= China National Fisheries Corporation =

Chinese state-owned company

The China National Fisheries Corporation (CNFC) is a Chinese state owned enterprise which operates fisheries related businesses.

== History ==
CNFC is the major Chinese operator in the distant water fisheries. It sent the first Chinese fishing fleet to West African waters when it sent thirteen trawlers to Guinea-Bissau in 1985. The fleet was seen off by a crowd of more than 1,000. The expansion into distant water fisheries followed a decline in China's coastal fisheries due to overexploitation. The following year, with other Chinese partners, CNFC started trawling operations in the North Pacific. Tuna longlining followed in the South Pacific, and in 1989, squid longlining in the Japan Sea and the North Pacific. CNFC has been a significant beneficiary of corporate subsidies from the Chinese government.
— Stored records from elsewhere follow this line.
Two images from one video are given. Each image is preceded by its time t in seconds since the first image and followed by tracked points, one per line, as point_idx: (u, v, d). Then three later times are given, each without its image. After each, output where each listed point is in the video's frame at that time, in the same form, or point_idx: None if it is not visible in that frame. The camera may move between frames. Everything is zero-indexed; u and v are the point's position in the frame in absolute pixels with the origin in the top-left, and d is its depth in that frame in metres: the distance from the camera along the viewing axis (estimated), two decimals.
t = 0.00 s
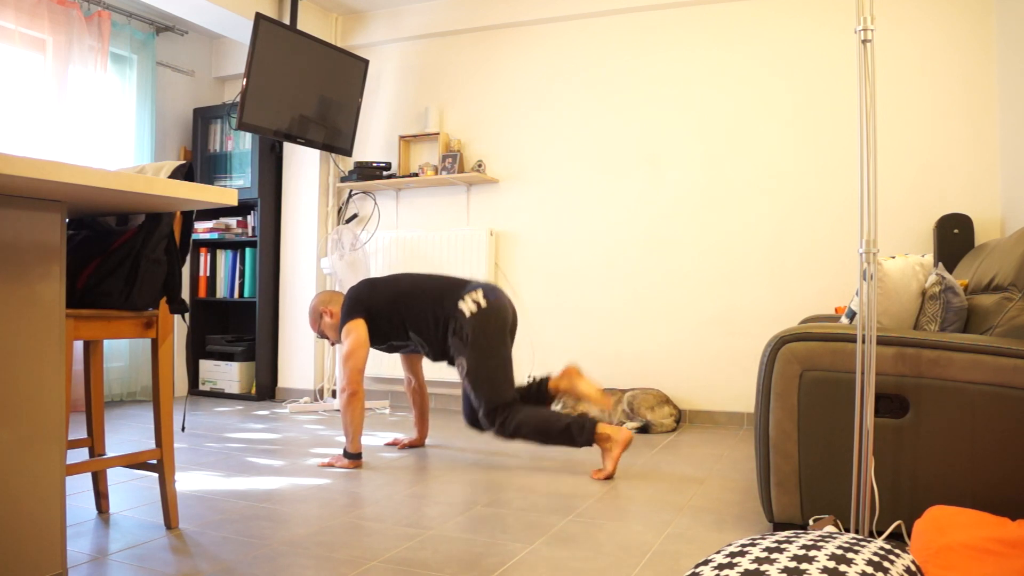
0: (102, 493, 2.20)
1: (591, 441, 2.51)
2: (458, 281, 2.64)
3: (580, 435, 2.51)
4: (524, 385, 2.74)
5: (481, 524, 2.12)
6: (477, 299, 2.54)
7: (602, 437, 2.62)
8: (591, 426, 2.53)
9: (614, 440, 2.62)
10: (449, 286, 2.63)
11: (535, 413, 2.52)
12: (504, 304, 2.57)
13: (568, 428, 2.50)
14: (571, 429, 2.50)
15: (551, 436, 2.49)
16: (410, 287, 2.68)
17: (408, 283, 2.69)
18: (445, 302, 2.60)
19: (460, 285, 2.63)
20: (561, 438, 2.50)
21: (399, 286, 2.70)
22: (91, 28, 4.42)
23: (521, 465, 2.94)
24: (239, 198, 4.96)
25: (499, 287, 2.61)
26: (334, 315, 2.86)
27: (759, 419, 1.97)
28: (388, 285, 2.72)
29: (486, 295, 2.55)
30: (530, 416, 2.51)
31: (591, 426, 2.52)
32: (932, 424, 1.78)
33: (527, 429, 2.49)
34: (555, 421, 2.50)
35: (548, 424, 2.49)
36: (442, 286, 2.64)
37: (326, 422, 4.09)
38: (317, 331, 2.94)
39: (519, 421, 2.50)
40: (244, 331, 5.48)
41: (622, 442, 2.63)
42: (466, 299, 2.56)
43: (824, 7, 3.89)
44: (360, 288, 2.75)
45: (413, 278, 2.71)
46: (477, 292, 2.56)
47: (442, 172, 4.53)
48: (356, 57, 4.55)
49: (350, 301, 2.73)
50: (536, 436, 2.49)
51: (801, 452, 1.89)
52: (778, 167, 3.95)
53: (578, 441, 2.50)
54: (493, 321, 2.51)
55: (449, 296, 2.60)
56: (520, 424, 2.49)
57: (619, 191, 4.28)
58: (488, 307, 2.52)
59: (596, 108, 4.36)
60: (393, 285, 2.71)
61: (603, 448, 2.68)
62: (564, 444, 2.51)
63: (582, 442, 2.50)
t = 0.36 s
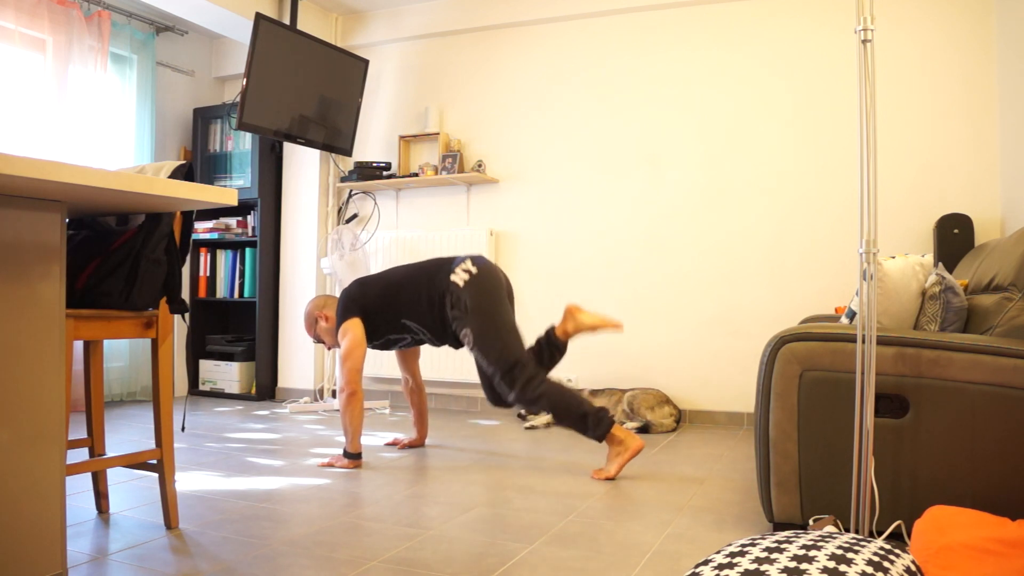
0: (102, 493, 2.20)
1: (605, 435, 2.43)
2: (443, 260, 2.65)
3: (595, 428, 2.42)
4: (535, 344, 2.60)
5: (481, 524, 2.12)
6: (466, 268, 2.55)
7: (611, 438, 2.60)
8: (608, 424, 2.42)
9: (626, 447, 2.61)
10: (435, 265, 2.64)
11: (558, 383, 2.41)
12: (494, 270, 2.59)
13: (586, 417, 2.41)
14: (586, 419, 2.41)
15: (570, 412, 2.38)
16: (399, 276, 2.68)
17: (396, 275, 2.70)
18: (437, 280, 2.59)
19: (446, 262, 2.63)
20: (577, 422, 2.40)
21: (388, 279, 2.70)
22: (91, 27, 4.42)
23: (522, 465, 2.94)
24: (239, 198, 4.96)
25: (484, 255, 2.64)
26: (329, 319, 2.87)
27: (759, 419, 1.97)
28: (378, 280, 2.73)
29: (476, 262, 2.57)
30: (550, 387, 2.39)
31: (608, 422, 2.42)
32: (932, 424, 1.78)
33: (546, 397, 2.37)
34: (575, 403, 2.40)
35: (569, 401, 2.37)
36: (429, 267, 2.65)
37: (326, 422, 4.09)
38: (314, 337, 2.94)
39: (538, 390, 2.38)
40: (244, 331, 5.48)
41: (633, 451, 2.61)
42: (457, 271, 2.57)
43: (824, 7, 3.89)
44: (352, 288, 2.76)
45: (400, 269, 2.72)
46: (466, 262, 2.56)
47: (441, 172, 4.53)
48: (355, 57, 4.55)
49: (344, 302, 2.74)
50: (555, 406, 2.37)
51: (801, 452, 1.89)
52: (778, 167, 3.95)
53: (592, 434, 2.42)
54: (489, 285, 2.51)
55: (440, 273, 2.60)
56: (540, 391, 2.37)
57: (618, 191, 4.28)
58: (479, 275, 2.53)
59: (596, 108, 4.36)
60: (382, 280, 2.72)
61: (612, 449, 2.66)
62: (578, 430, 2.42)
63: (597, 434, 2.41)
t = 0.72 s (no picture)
0: (102, 493, 2.20)
1: (579, 446, 2.55)
2: (460, 300, 2.67)
3: (568, 440, 2.55)
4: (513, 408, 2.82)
5: (481, 524, 2.12)
6: (478, 321, 2.58)
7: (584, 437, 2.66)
8: (576, 431, 2.57)
9: (600, 439, 2.65)
10: (452, 302, 2.66)
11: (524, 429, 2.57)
12: (505, 329, 2.62)
13: (555, 437, 2.54)
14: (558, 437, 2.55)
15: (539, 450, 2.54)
16: (415, 297, 2.70)
17: (413, 294, 2.71)
18: (446, 321, 2.63)
19: (464, 304, 2.66)
20: (550, 447, 2.55)
21: (404, 294, 2.71)
22: (91, 28, 4.42)
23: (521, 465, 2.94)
24: (239, 198, 4.96)
25: (500, 308, 2.66)
26: (333, 311, 2.86)
27: (759, 419, 1.97)
28: (393, 290, 2.73)
29: (489, 317, 2.59)
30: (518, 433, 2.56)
31: (576, 431, 2.57)
32: (932, 424, 1.78)
33: (515, 447, 2.53)
34: (540, 431, 2.55)
35: (535, 437, 2.53)
36: (447, 302, 2.67)
37: (327, 422, 4.09)
38: (316, 325, 2.95)
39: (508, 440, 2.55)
40: (244, 331, 5.48)
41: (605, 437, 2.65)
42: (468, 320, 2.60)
43: (824, 7, 3.89)
44: (363, 288, 2.74)
45: (417, 289, 2.73)
46: (479, 314, 2.59)
47: (442, 172, 4.53)
48: (356, 57, 4.55)
49: (352, 301, 2.72)
50: (525, 453, 2.53)
51: (801, 451, 1.89)
52: (778, 167, 3.95)
53: (566, 447, 2.54)
54: (493, 343, 2.56)
55: (451, 315, 2.63)
56: (508, 443, 2.54)
57: (619, 191, 4.28)
58: (489, 330, 2.56)
59: (596, 108, 4.36)
60: (398, 291, 2.72)
61: (593, 448, 2.69)
62: (555, 452, 2.56)
63: (570, 448, 2.54)
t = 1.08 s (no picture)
0: (102, 493, 2.20)
1: (582, 446, 2.55)
2: (461, 298, 2.69)
3: (573, 440, 2.54)
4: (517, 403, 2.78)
5: (481, 524, 2.12)
6: (479, 319, 2.60)
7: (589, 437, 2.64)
8: (581, 431, 2.56)
9: (604, 438, 2.64)
10: (453, 300, 2.68)
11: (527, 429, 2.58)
12: (506, 326, 2.63)
13: (558, 434, 2.54)
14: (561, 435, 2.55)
15: (540, 450, 2.55)
16: (415, 296, 2.70)
17: (411, 293, 2.71)
18: (447, 319, 2.65)
19: (464, 302, 2.68)
20: (552, 447, 2.54)
21: (404, 293, 2.72)
22: (91, 28, 4.42)
23: (522, 465, 2.94)
24: (239, 198, 4.96)
25: (501, 306, 2.68)
26: (334, 311, 2.86)
27: (759, 418, 1.97)
28: (393, 289, 2.73)
29: (489, 314, 2.61)
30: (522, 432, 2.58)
31: (580, 432, 2.55)
32: (931, 424, 1.78)
33: (518, 445, 2.56)
34: (543, 430, 2.55)
35: (538, 435, 2.54)
36: (446, 300, 2.69)
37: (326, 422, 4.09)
38: (317, 326, 2.95)
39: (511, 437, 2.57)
40: (244, 331, 5.48)
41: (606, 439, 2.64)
42: (469, 318, 2.62)
43: (824, 7, 3.89)
44: (363, 288, 2.75)
45: (418, 287, 2.73)
46: (480, 312, 2.61)
47: (442, 172, 4.53)
48: (356, 57, 4.55)
49: (352, 301, 2.72)
50: (527, 450, 2.55)
51: (801, 451, 1.89)
52: (779, 167, 3.95)
53: (569, 446, 2.54)
54: (494, 341, 2.58)
55: (453, 313, 2.65)
56: (511, 442, 2.56)
57: (619, 190, 4.28)
58: (490, 328, 2.58)
59: (596, 108, 4.36)
60: (397, 291, 2.73)
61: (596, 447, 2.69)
62: (557, 451, 2.55)
63: (575, 447, 2.54)
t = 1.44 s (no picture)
0: (102, 493, 2.20)
1: (610, 429, 2.43)
2: (437, 254, 2.69)
3: (600, 421, 2.41)
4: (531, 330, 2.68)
5: (481, 524, 2.12)
6: (463, 257, 2.58)
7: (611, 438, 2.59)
8: (612, 417, 2.42)
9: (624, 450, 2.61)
10: (432, 258, 2.67)
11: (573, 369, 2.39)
12: (491, 258, 2.62)
13: (592, 408, 2.39)
14: (593, 410, 2.40)
15: (580, 394, 2.36)
16: (396, 272, 2.69)
17: (391, 274, 2.70)
18: (435, 271, 2.62)
19: (441, 255, 2.66)
20: (583, 410, 2.38)
21: (384, 276, 2.71)
22: (91, 27, 4.42)
23: (522, 465, 2.94)
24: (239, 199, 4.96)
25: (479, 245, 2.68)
26: (327, 318, 2.86)
27: (759, 419, 1.97)
28: (372, 280, 2.72)
29: (471, 251, 2.60)
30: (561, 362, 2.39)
31: (612, 415, 2.42)
32: (931, 423, 1.78)
33: (560, 374, 2.35)
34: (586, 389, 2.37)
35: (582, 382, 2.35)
36: (424, 261, 2.67)
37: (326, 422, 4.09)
38: (311, 336, 2.94)
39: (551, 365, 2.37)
40: (244, 331, 5.48)
41: (634, 452, 2.60)
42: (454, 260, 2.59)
43: (824, 7, 3.89)
44: (352, 287, 2.76)
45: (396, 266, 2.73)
46: (462, 251, 2.60)
47: (441, 172, 4.53)
48: (356, 57, 4.55)
49: (343, 301, 2.73)
50: (572, 378, 2.35)
51: (801, 451, 1.89)
52: (779, 167, 3.95)
53: (601, 426, 2.41)
54: (486, 270, 2.54)
55: (437, 264, 2.63)
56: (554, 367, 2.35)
57: (619, 190, 4.28)
58: (477, 261, 2.55)
59: (596, 108, 4.36)
60: (377, 279, 2.71)
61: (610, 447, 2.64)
62: (581, 420, 2.40)
63: (600, 428, 2.41)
"China has the world's largest distant-water fishing fleet, catching billions of pounds of seafood annually, the biggest portion of it squid. The fleet is rife with labor trafficking, abusive working conditions, and violence."

In 2016 CNFC had to bail out its listed arm CNFC Overseas Fishery Co. due to poor profitability.

In 2022 CNFC completed a four hundred million CNY fundraising round to recapitalize its tuna fleet.

A 2023 report by the Financial Transparency Coalition noted that five CNFC vessels had been accused of human rights abuses. The third most of any Chinese company.

== Facilities ==

In 2019 CNFC opened a tuna processing plant in Vanuatu.

== Vessels ==

In addition to fishing vessels CNFC operates refrigerated cargo vessels.